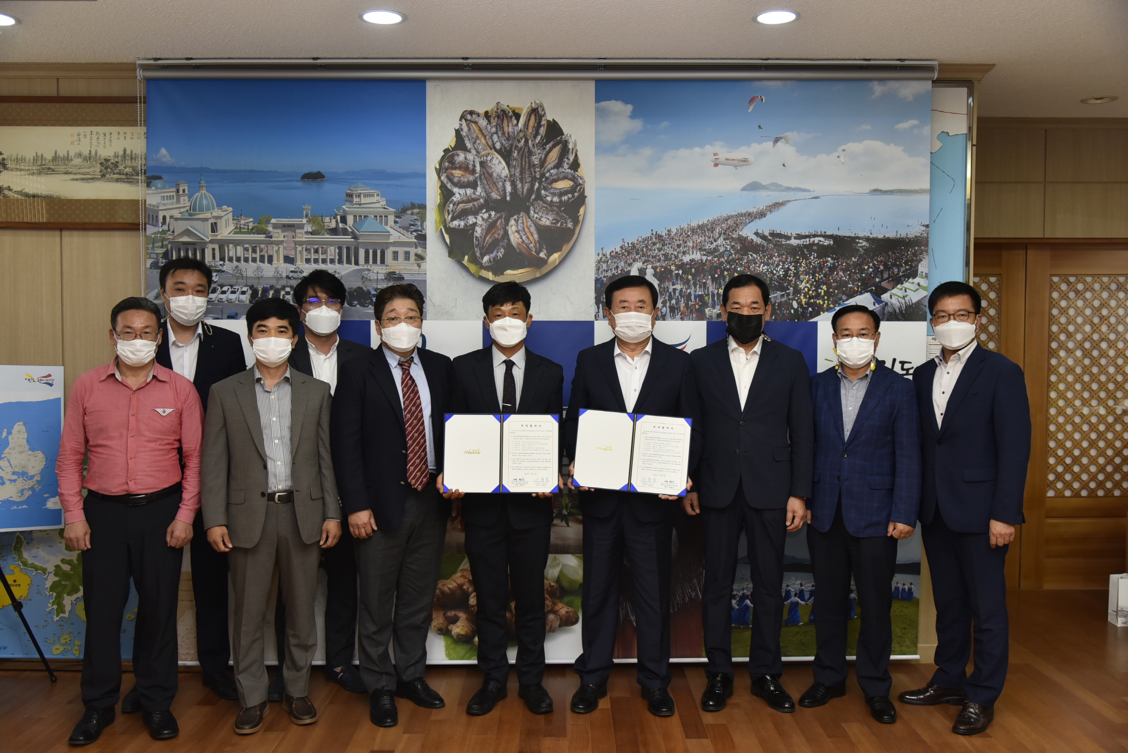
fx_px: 972
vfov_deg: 42.3
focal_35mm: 31
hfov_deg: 60.3
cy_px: 376
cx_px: 564
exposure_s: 1/125
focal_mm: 31
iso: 800
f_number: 5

---+---

- ABOUT THIS TASK -
The output must match the records word for word, except that no pictures appear.

- ANSWER BOX -
fx_px: 972
vfov_deg: 42.3
focal_35mm: 31
hfov_deg: 60.3
cy_px: 376
cx_px: 564
exposure_s: 1/125
focal_mm: 31
iso: 800
f_number: 5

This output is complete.